───── Отрывок ─────

Как догадаться, что станет твоей судьбой? По-видимому, в начале 1743 года он еще не думал о Тольминкемисе. Да и через несколько месяцев, получив приглашение занять освободившееся там место настоятеля прихода, Донелайтис не спешил с переездом: не оставлять же учеников до окончания занятий.
Потом, уже дав согласие, сначала отправился в Кенигсберг – нужно выдержать особые экзамены, принять пасторское посвящение.
И вот наконец поздняя осень 1743 года. Он едет в Тольминкемис вместе со своим товарищем по университету Шпербером. Пройдут десятилетия, поэт вполне поймет значение в собственной судьбе того дальнего дня. И вспомнит, как Шпербер, проживший в Тольминкемисе несколько лет, рассказывал ему о том, что его ждет, показывал окрестные поля…
А ждали Донелайтиса будни. На первый взгляд, однообразные и бесцветные. Будни, как принято думать, уничтожают поэзию жизни.

───── Исходные материалы ─────

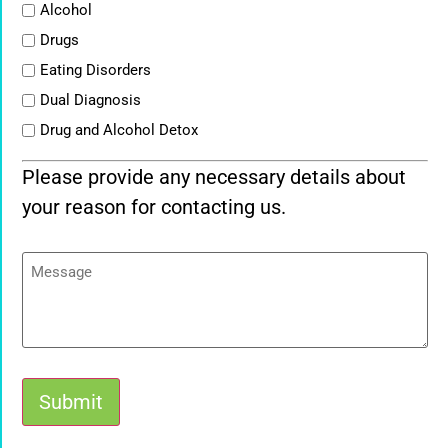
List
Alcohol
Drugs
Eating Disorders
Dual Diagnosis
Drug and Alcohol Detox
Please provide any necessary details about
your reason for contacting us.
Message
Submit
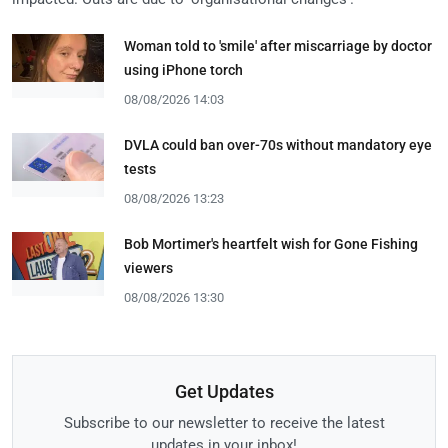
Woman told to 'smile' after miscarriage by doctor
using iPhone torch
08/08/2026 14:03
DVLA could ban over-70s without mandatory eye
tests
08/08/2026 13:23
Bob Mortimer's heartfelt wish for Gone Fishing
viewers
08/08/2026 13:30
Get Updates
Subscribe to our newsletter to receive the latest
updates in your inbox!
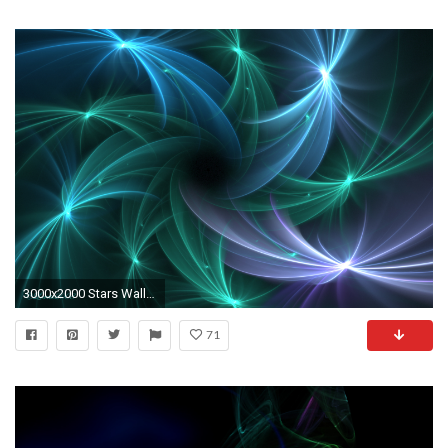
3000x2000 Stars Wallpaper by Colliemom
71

─────

### [Письменное задание A]
Выпишите из отрывка о Донелайтисе все имена собственные: имена людей и названия мест.
### [Письменное задание B]
Допишите отрывок о Донелайтисе: продолжите его сразу после последнего предложения.

### [Место для ответа A]
Тольминкемис, Донелайтис, Кенигсберг, Шпербер.

### [Место для ответа B]
Изо дня в день церковные службы. Поездки по приходу. Хозяйственные хлопоты. Прогулки. Лишь однажды за долгие годы он еще раз съездит в Кенигсберг, увидит следы недавнего городского пожара, упомянет о том в поэме. Неужели все?
Однако жизнь человеческой души не стоит измерять километрами. Душа всегда существует по-своему. Эту жизнь Донелайтиса во многом и отразили его «Времена года». Перечитывая их в очередной раз, хочу пропустить несколько десятилетий. Хочу представить только один его год в Тольминкемисе. 1765-й. Предполагается, именно тогда автор начал свою поэму.
«Времена года»… Конечно, это и есть самая большая загадка Донелайтиса!
Как не вспомнить: поэт не увидел свое произведение напечатанным. В подобных случаях сочинитель мучается, страдает. Иногда это приводит к трагедии: талант угасает, так как автор перестает воспринимать будущего читателя. Однако, кажется, Донелайтиса совсем не волновало то обстоятельство, что его поэма не попадет в печатный станок. Во всяком случае, в его бумагах – ни малейшего намека на это.
Для кого он тогда писал? Неужели только для тех нескольких друзей, которые время от времени приезжали к нему в гости в Тольминкемис?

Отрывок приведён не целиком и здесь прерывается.